It was 4-1 before anyone could blink.
The Balogun Situation Still Stings
Let’s not pretend the red card reversal didn’t hang over this whole thing. Balogun got sent off against Bosnia and Herzegovina, and FIFA’s decision to overturn the suspension raised eyebrows across the soccer world. Pochettino started him Monday, but Balogun barely influenced the game. He looked like a player who maybe shouldn’t have been out there at all.
The team has not commented on whether the controversy affected their preparation. But fans online noted the irony — all that drama just to get steamrolled by a Belgian side that looked a class above from start to finish.
What Comes Next
This USMNT generation can absolutely hang with elite teams. We’ve seen it in friendlies and in stretches during competitive matches. But hanging with them and beating them are two different things, especially when the knockout rounds demand a level of composure this team still hasn’t fully developed.

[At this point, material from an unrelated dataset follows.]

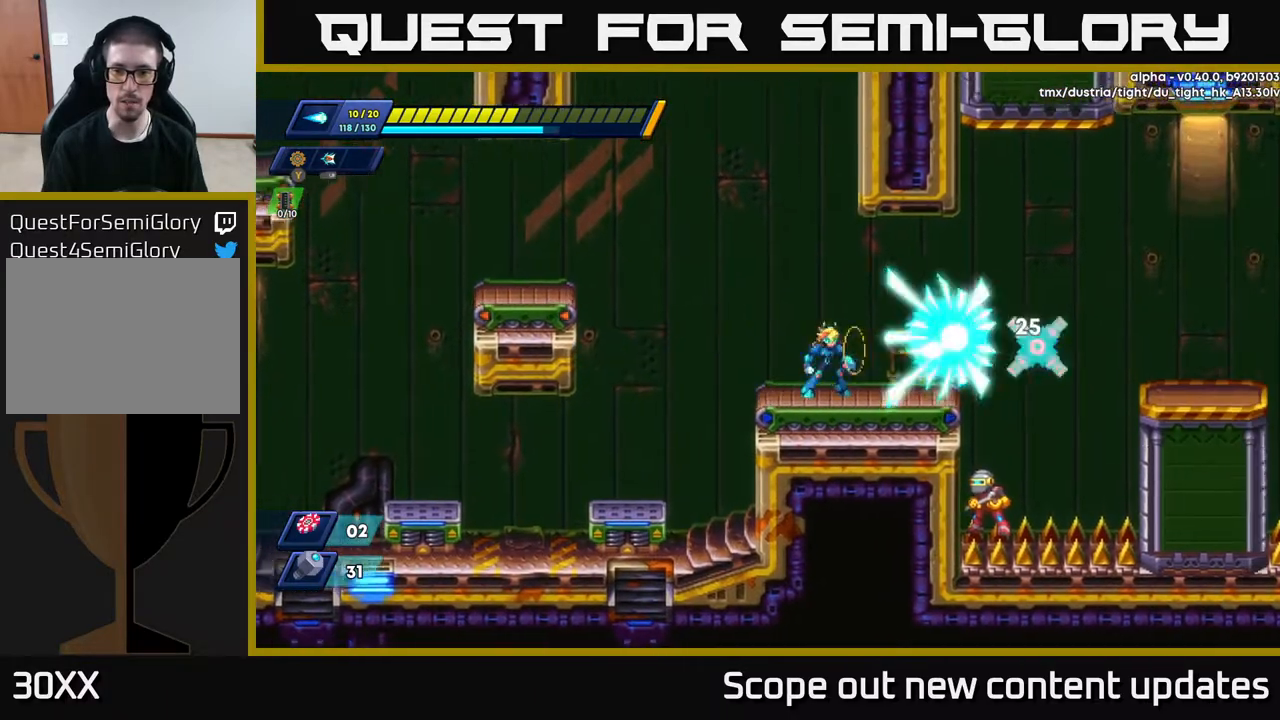
{"buttons": [], "left_stick": "center", "right_stick": "center", "events": [[17, "X", "up"], [83, "X", "down"], [117, "X", "up"], [183, "X", "down"], [233, "X", "up"], [317, "X", "down"], [350, "X", "up"], [417, "X", "down"], [450, "X", "up"]]}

Pochettino’s message about this being just the beginning felt genuine. He’s not wrong. The core is young. The home World Cup crowd gave them energy all tournament long. But there’s real work to do on the little things — decision-making under pressure, defensive discipline, not beating yourself before the other team does.
For now, Belgium moves on. The USMNT heads home with lessons that won’t be easy to swallow. Whether they actually learn them is the question that won’t get answered until 2030.